One would think that psychological horror and experimental filmmaking could go hand-in-hand. One involves imagery and scenes that prey on the audience’s mind rather than being gross or shocking, the other invites different approaches to showing audiences certain story elements. But how far can a filmmaker go when playing with the audience before the story gets blurred by the mind games?
Sun Choke follows Janie (Sarah Hagan), a timid and quiet girl surrounded by the white décor of her California home and pampered by her longtime nanny, Irma (Barbara Crampton). At least that’s what it looks like at first, but Janie is being watched by Irma and kept under a strict (and strange) health regiment. Janie has deep psychological demons that are kept at bay by Irma’s near-ruthless treatments, but Janie sees a beautiful stranger (Sara Malakul Lane) that she can’t get out of her head.
Writer/director Ben Cresciman (Negative Space) doesn’t keep things entirely literal in Sun Choke, never revealing the specifics of Janie’s condition or what exactly Irma’s role is until later in the film. That’s smart to keep the audience guessing in certain situations as Irma alternates between loving mother-figure and menacing manipulator of the fragile Janie, who herself is an enigma until the last twenty minutes. However, Cresciman fills those gaps of exposition with shots of Janie’s wide-eyed curiosity exploring the home or shots that strive for The Tree of Life but feel more like a nature documentary. While it’s trying to add more to the atmosphere, most of the time it feels like an attempt to stretch the movie to its 83-minute runtime. In fact, the most interesting parts of the story are when Janie goes outside the house to test how sane she is in the outside world. Cresciman becomes even more fascinated with his lead character as she follows this outside girl, trying to use her as a model to fill the emptiness she feels inside. He builds on that from innocence to obsession and cranks up the crazy in the last half hour. While it doesn’t make up for the padding of the first half of the movie, it does create genuine suspense to see how the whole thing will play out.

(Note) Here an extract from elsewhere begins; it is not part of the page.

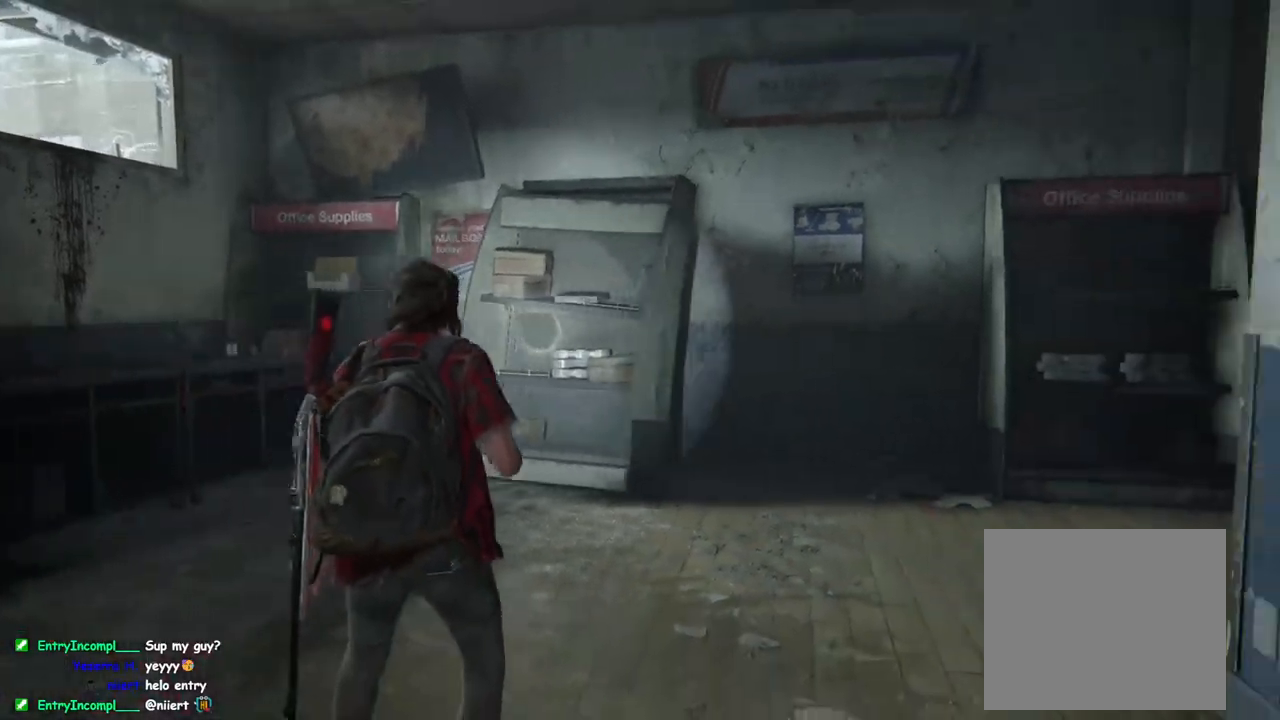
{"buttons": [], "left_stick": "center", "right_stick": "right", "events": []}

Watching the two leads bring out the tensions is sick and fun as hell. Hagan plays Janie as fragile as a China doll, but not too twee to be annoying or uninteresting. She puts something seriously damaged behind those kind eyes and soft voice, making even her most timid moments onscreen interesting. Crampton’s character appears to be the manifestation of Janie’s demons tearing her apart, and Crampton does a fine job of being as intimidating as a ravenous beast. Her cold gaze and twisted determination to save Janie from herself provides for some truly disturbing scenes, specifically when Janie tries to remove her shock collar. At times a cat-and-mouse game of brains and other times an evaluation of dependent relationships, Hagan and Crampton are talents that barely break a sweat while trying to break each other.

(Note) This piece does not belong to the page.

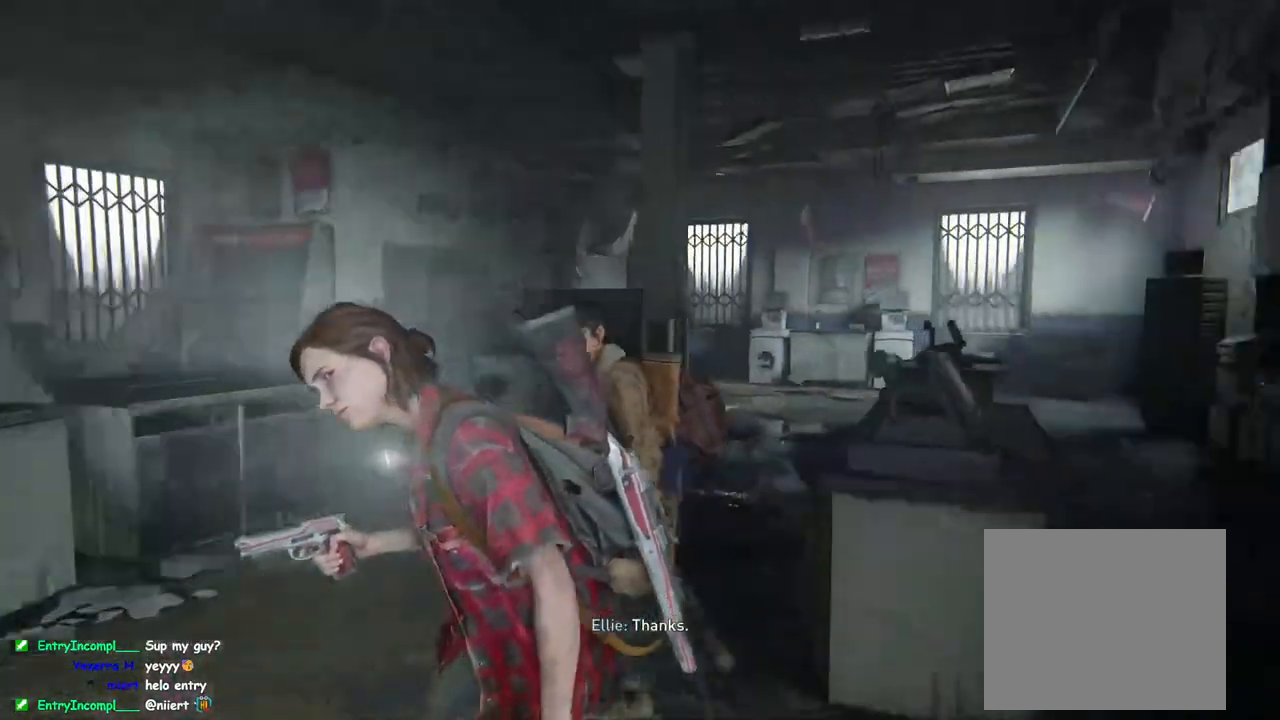
{"buttons": [], "left_stick": "center", "right_stick": "left", "events": []}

Both for better and worse, Sun Choke doesn’t spell anything out for anyone. It makes for great bursts of character development and disturbing imagery, but it’s stuffed in between pointless imagery that act to distract from the main plot. Cresciman has an idea but doesn’t want to go down the typical path of delivering it on film, which is fine. But perhaps he could learn how to show it a little better or tell it a little sharper instead of just shrugging his shoulders and asking, “what do YOU think?”